The phenomenon has even prompted what has been described as "anti-clown vigilantism", and follows on the heels of reports of clowns stalking towns in California armed with knives and baseball bats. Nobody would pretend circus life is easy, but have things really got this bad?

Blame has been placed on everything from - inevitably - the internet to the popularity of a television series American Horror Story: Freak Show, featuring a serial killer called Twisty the Clown. As the actor Lon Chaney Jr, who spent a lifetime terrifying cinema audiences in the guise of various wolf men and monsters, once observed: "There is nothing laughable about a clown in the moonlight." And as these latest incidents suggest, if you wish to strike unease and terror into the hearts of people there is no more potent disguise than the garishly painted white face and fright wig of the clown.

In a sense, they always were figures of fear. The character of the clown - as jester, or fool - goes back to Roman times, a figure who was given license to poke fun at symbols of power and authority - the fool who is not a fool at all - but who also portended something more anarchic and subversive, if not malevolent.

Fireball

Two Swedish craters are the first evidence of binary asteroid hitting Earth

swedish Lockne crater
© Unknown
The Swedish Lockne crater, 7.5 km wide and Målingen, about 0.7 km, were caused both by the shock of a double asteroid, an object made up of about 600 m and a smaller 150 m . Both came after the explosion of a massive asteroid collision some 200 km in the main asteroid belt 470 million years ago. So suggests a study published this week in the open access journal Scientific Reports, a research team led by Jens Ormo, the Astrobiology Centre (INTA-CSIC).

"For the first time has been dated with high precision as a pair of craters of this type, both created 458 million years ago and are the only known example land that can no doubt be attributed to the impact of a binary asteroid" highlights Ormo to Sync. "All other potential candidates have ages with double periods of time not to be excluded that are formed separately."

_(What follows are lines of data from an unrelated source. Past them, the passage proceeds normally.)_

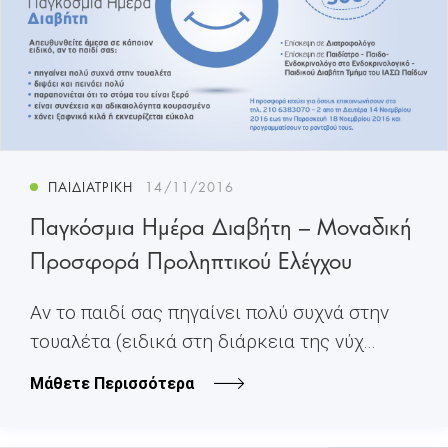
ΠΑΙΔΙΑΤΡΙΚΉ
14/11/2016
Παγκόσμια Ημέρα Διαβήτη – Μοναδική
Προσφορά Προληπτικού Ελέγχου
Αν το παιδί σας πηγαίνει πολύ συχνά στην
τουαλέτα (ειδικά στη διάρκεια της νύχ...
Μάθετε Περισσότερα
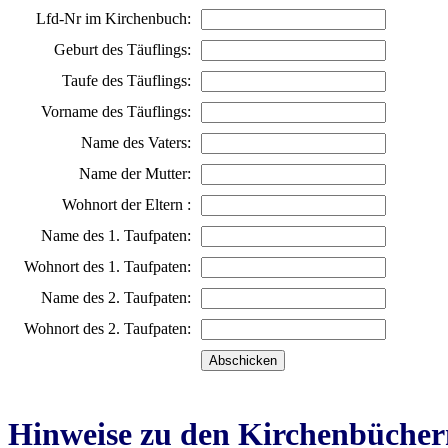
Lfd-Nr im Kirchenbuch:
Geburt des Täuflings:
Taufe des Täuflings:
Vorname des Täuflings:
Name des Vaters:
Name der Mutter:
Wohnort der Eltern :
Name des 1. Taufpaten:
Wohnort des 1. Taufpaten:
Name des 2. Taufpaten:
Wohnort des 2. Taufpaten:
Hinweise zu den Kirchenbücher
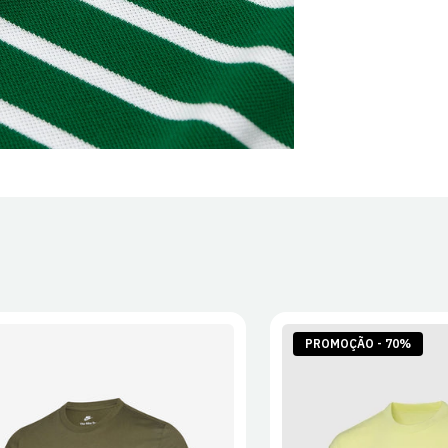
PROMOÇÃO - 70%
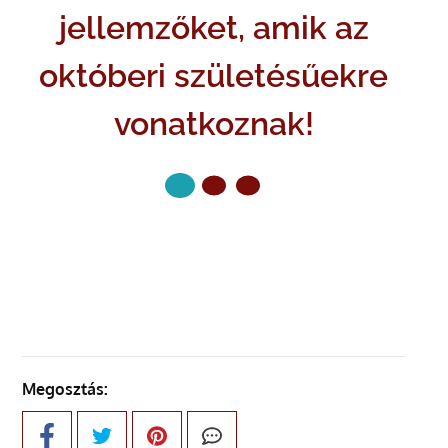
jellemzőket, amik az
októberi születésűekre
vonatkoznak!
KÖVETKEZŐ OLDAL
Megosztás:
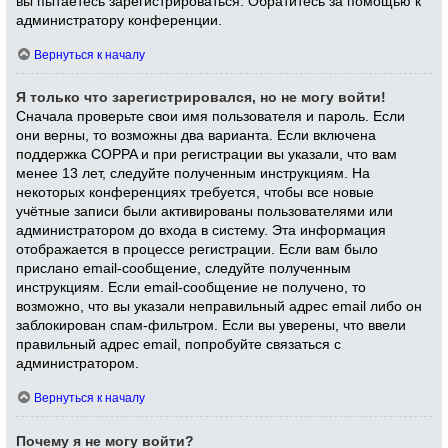
вы пытаетесь зарегистрироваться. Обратитесь за помощью к
администратору конференции.
Вернуться к началу
Я только что зарегистрировался, но не могу войти!
Сначала проверьте свои имя пользователя и пароль. Если
они верны, то возможны два варианта. Если включена
поддержка COPPA и при регистрации вы указали, что вам
менее 13 лет, следуйте полученным инструкциям. На
некоторых конференциях требуется, чтобы все новые
учётные записи были активированы пользователями или
администратором до входа в систему. Эта информация
отображается в процессе регистрации. Если вам было
прислано email-сообщение, следуйте полученным
инструкциям. Если email-сообщение не получено, то
возможно, что вы указали неправильный адрес email либо он
заблокирован спам-фильтром. Если вы уверены, что ввели
правильный адрес email, попробуйте связаться с
администратором.
Вернуться к началу
Почему я не могу войти?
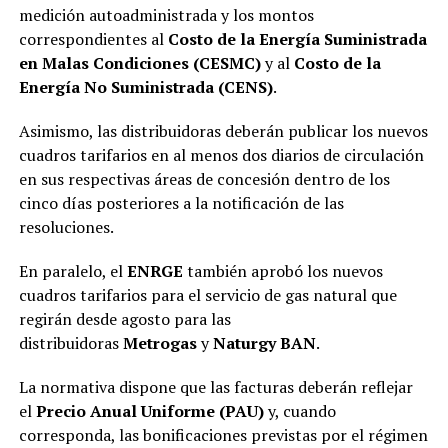
medición autoadministrada y los montos
correspondientes al
Costo de la Energía Suministrada
en Malas Condiciones (CESMC)
y al
Costo de la
Energía No Suministrada (CENS)
.
Asimismo, las distribuidoras deberán publicar los nuevos
cuadros tarifarios en al menos dos diarios de circulación
en sus respectivas áreas de concesión dentro de los
cinco días posteriores a la notificación de las
resoluciones.
En paralelo, el
ENRGE
también aprobó los nuevos
cuadros tarifarios para el servicio de gas natural que
regirán desde agosto para las
distribuidoras
Metrogas
y
Naturgy BAN
.
La normativa dispone que las facturas deberán reflejar
el
Precio Anual Uniforme (PAU)
y, cuando
corresponda, las bonificaciones previstas por el régimen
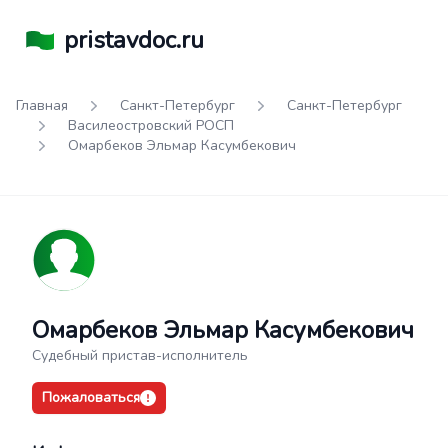
pristavdoc.ru
Главная
Санкт-Петербург
Санкт-Петербург
Василеостровский РОСП
Омарбеков Эльмар Касумбекович
Омарбеков Эльмар Касумбекович
Судебный пристав-исполнитель
Пожаловаться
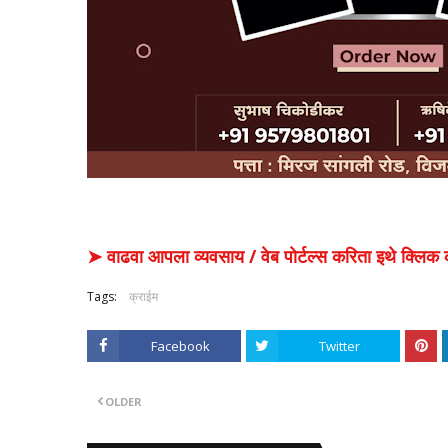
➤ वाढवा आपला व्यवसाय / वेब पोर्टल्स करिता इथे क्ल
Tags:
क्राईम
Facebook
Twitter
OLDER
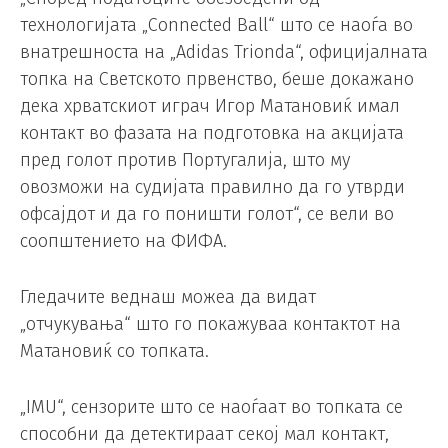
технологијата „Connected Ball“ што се наоѓа во
внатрешноста на „Adidas Trionda“, официјалната
топка на Светското првенство, беше докажано
дека хрватскиот играч Игор Матановиќ имал
контакт во фазата на подготовка на акцијата
пред голот против Португалија, што му
овозможи на судијата правилно да го утврди
офсајдот и да го поништи голот“, се вели во
соопштението на ФИФА.
Гледачите веднаш можеа да видат
„отчукувања“ што го покажуваа контактот на
Матановиќ со топката.
„IMU“, сензорите што се наоѓаат во топката се
способни да детектираат секој мал контакт,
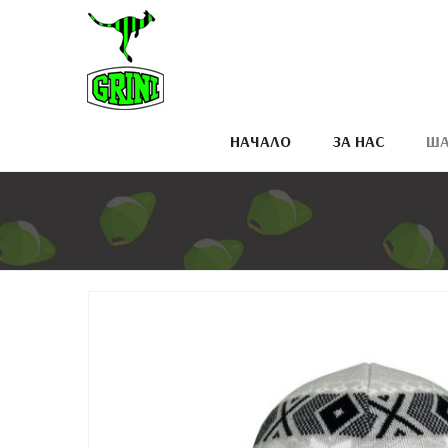
НАЧАЛО
ЗА НАС
ША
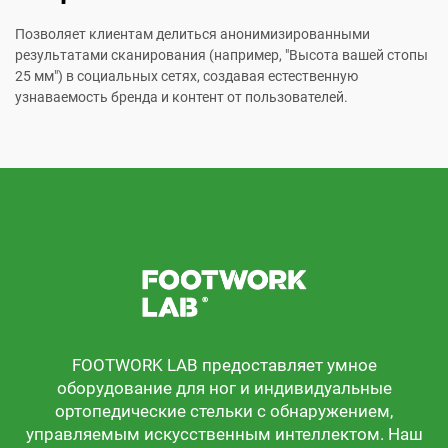
Позволяет клиентам делиться анонимизированными
результатами сканирования (например, "Высота вашей стопы
25 мм") в социальных сетях, создавая естественную
узнаваемость бренда и контент от пользователей.
FOOTWORK LAB предоставляет умное
оборудование для ног и индивидуальные
ортопедические стельки с обнаружением,
управляемым искусственным интеллектом. Наш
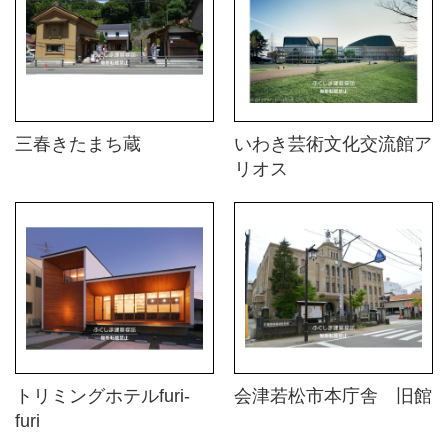
三春きたまち蔵
いわき芸術文化交流館ア
リオス
トリミングホテルfuri-
会津若松市本庁舎 旧館
furi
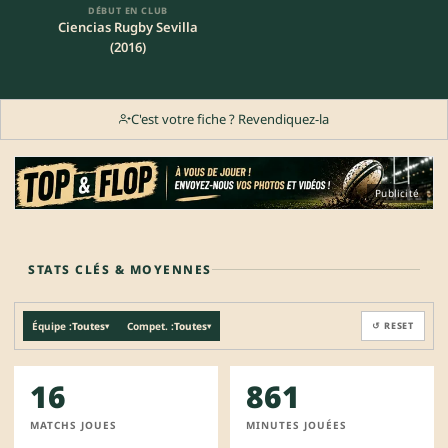
DÉBUT EN CLUB
Ciencias Rugby Sevilla
(2016)
C'est votre fiche ? Revendiquez-la
Publicité
STATS CLÉS & MOYENNES
Équipe :
Toutes
Compet. :
Toutes
↺ RESET
▾
▾
16
861
MATCHS JOUES
MINUTES JOUÉES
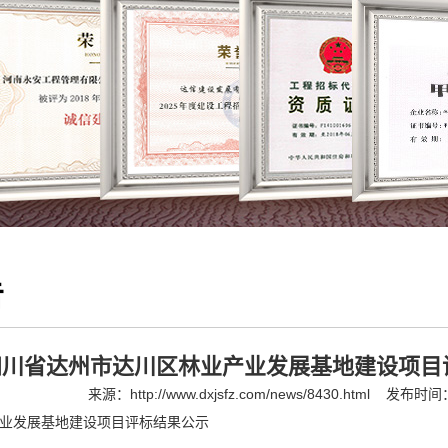
告
四川省达州市达川区林业产业发展基地建设项目
来源：
http://www.dxjsfz.com/news/8430.html
发布时间：2
业发展基地建设项目评标结果公示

The good condition of Lockne and Målingen, about 16 km away, has enabled very necessary to relate geological evidence.

"The double impact occurred in a shallow sea, and the two objects collided on the same rock stratigraphic setting beneath a water column of 500 meter" Ormo explains. The research highlights the value of such data "as a reference for numerical simulations of these events, and therefore, to assess the potential risks of asteroid impacts in the ocean."